Although an avowed 20th century modernist, influenced by the design tenets of Frank Lloyd Wright and Buckminster Fuller, with whom he became acquainted as an architecture student in America, Correa borrowed as freely from the spatial dynamics of Indian villages as the grand imperial design of Mughal buildings. He remained a devoted fan of Fatehpuri Sikri. Speaking of the 16th century royal capital that was abandoned all too soon due to water shortages, he once said: “The reason why Emperor Akbar was so great was not because of his military battles -- who cares about that? -- but because at the centre of that vortex of power he exercised judgement and imagination.”
Several of his public buildings, such as the museum spaces of Bharat Bhavan in Bhopal (1975-1981) and Jawahar Kala Kendra, (1986-1992) are clad in the Mughals’ favoured red sandstone, with interiors that give on to wide or stepped open air terraces. In the walled inner courtyard of the British Council’s building (1987-1992) in Delhi, its frontage embellished by Howard Hodgkin’s swirling mural in black and white marble, Correa’s take on the Mughal char bagh, complete with reflecting pool and sculpture-adorned water body, is most visible. “All great architecture is great sculpture,” he said, “but it is sculpture used by human beings.”
Two of his seminal buildings today, however, endure because of their stylistic simplicity, their ability to capture the spirit of Indians whose life’s work is rooted in humility. Unarguably the first is Gandhi’s Sabarmati Ashram in Ahmedabad (1958-63) that he embarked on at the age of 28, shortly after returning from America as a trained architect; the second is Delhi’s Crafts Museum, as alive and vibrant a tribute to the genius of Indian craftsmen as when it opened in 1990. Neither is unduly imitative nor reductive but both complexes, in their use of inexpensive materials, shaded verandas and interlinked courtyards, carry the imprimatur of Correa’s brilliance.

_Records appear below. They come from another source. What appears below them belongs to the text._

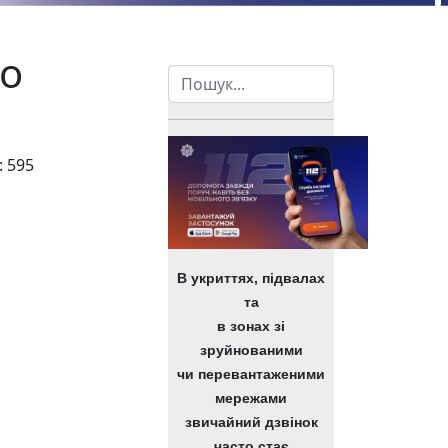
ро
Пошук
 595
023 навчальний рік
В укриттях, підвалах
та
в зонах зі
зруйнованими
чи перевантаженими
мережами
звичайний дзвінок
часто стає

His relatively small practice in Mumbai, originally set up with Shirish Patel and Pravina Mehta, undertook many major institutional buildings including the Vidhan Sabha in Bhopal (1980-1996), MIT’s Neuroscience Centre in Boston (2000-2005) and the Champalimaud Centre for the Unknown in Lisbon (2007-2010). Still, Correa’s abiding belief in, and commitment to, modest, small-scale architecture never left him. His social concerns and wide spectrum of friendships channelled his creative energy into a range of low- and middle-income housing projects but also intimate churches, hotels and homes in Goa, Bengaluru and New Delhi for private clients.

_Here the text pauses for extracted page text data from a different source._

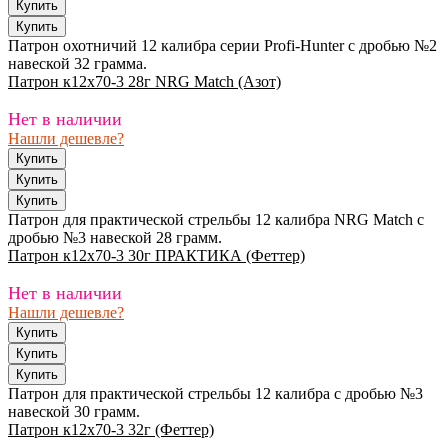
Патрон охотничий 12 калибра серии Profi-Hunter с дробью №2
навеской 32 грамма.
Патрон к12х70-3 28г NRG Match (Азот)
Нет в наличии
Нашли дешевле?
Патрон для практической стрельбы 12 калибра NRG Match с
дробью №3 навеской 28 грамм.
Патрон к12х70-3 30г ПРАКТИКА (Феттер)
Нет в наличии
Нашли дешевле?
Патрон для практической стрельбы 12 калибра с дробью №3
навеской 30 грамм.
Патрон к12х70-3 32г (Феттер)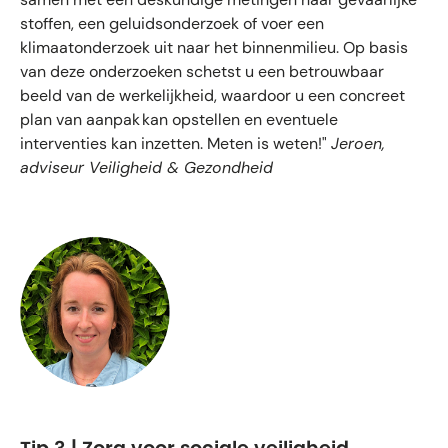
stoffen, een geluidsonderzoek of voer een
klimaatonderzoek uit naar het binnenmilieu. Op basis
van deze onderzoeken schetst u een betrouwbaar
beeld van de werkelijkheid, waardoor u een concreet
plan van aanpak kan opstellen en eventuele
interventies kan inzetten. Meten is weten!"
Jeroen,
adviseur Veiligheid & Gezondheid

In 1983, however, when his 28-storey residential tower, Kanchenjunga, in the heart of south Mumbai, was completed, it stirred a hornet’s nest. Roundly chastised for creating a concrete monstrosity of Lego-coloured cuboids, he was forced to stand his ground and withstood the critical storm.

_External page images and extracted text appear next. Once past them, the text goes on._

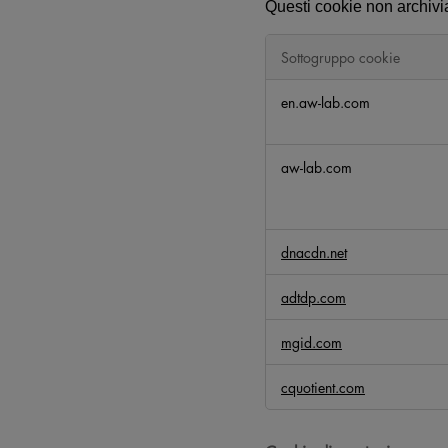
Questi cookie non archivi
Sottogruppo cookie
C
en.aw-lab.com
o
o
k
aw-lab.com
i
e
s
t
dnacdn.net
r
e
adtdp.com
t
t
mgid.com
a
m
cquotient.com
e
n
t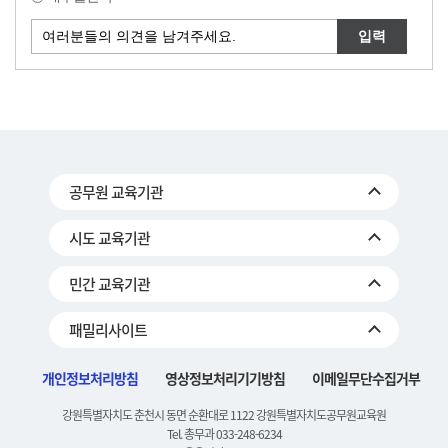
공무원 교육기관
시도 교육기관
민간 교육기관
패밀리사이트
개인정보처리방침
영상정보처리기기방침
이메일무단수집거부
강원특별자치도 춘천시 동면 순환대로 1122 강원특별자치도공무원교육원
Tel. 총무과 033-248-6234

Richly rewarded in a long life with a host of laurels including the Padma Vibhushan, the Aga Khan Award for Architecture and international prizes, when the Royal Institute of British Architects honoured him with a retrospective in 2013, hailing him as “India’s greatest architect”, Correa was unfazed. “Perhaps ‘the most inventive’ or ‘the most innovative’ might have been better. Greatest is so… so definite. It leaves no room,” he said in an interview.
An original, questing mind who leaves behind a rich and varied legacy of built heritage, Correa’s philosophy was remarkably simple. “Unless you believe in what you do… it becomes boring.”